WASHINGTON -- In an amicus curiae brief filed yesterday, the Food Marketing Institute (FMI) urged the U.S. Supreme Court to reject an invitation from Visa to create an antitrust safe harbor allowing Visa and MasterCard to continue to fix credit and debit card interchange fees with their owner/member banks.

FMI joined with the Retail Industry Leaders Association (RILA) in the filing for the case of Texaco v. Dagher, et al. The case involves joint price setting in a Texaco and Shell Oil Company joint venture. If the Court were to endorse the broad antitrust immunity sought by Visa in its own amicus filing, the decision could undermine more than 40 pending cases, including class actions, challenging the fees under Section 1 of the Sherman Act.

FMI alleges that credit card companies and their member banks set interchange fees with no regard for the merchants and, ultimately, the consumers who pay them.
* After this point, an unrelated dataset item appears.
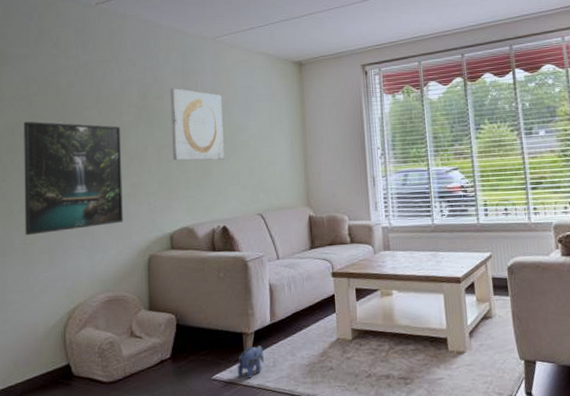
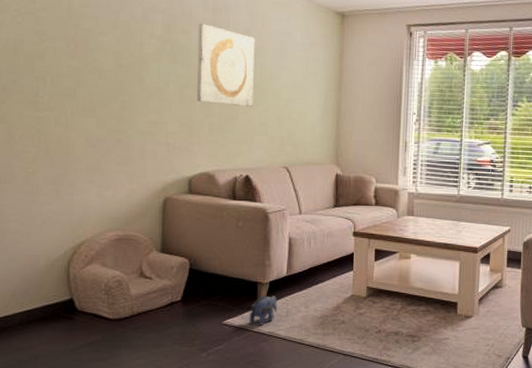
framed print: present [24,121,123,236] -> none [27,39,141,164]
The fees have increased steadily over the past 10 years. In 2004, Visa, MasterCard, and their member banks collected more than $26 billion in interchange fees, according to FMI.

Visa, in its brief supporting the oil companies, argues that its (and MasterCard's) practice of having their member banks collectively fix the price of interchange on every debit and credit transaction should be immune from challenge under Section 1 of the Sherman Act.

FMI told the court that the fees are nothing more than "blatant exercises of market power ... and continue to increase at enormous cost to merchants and consumers."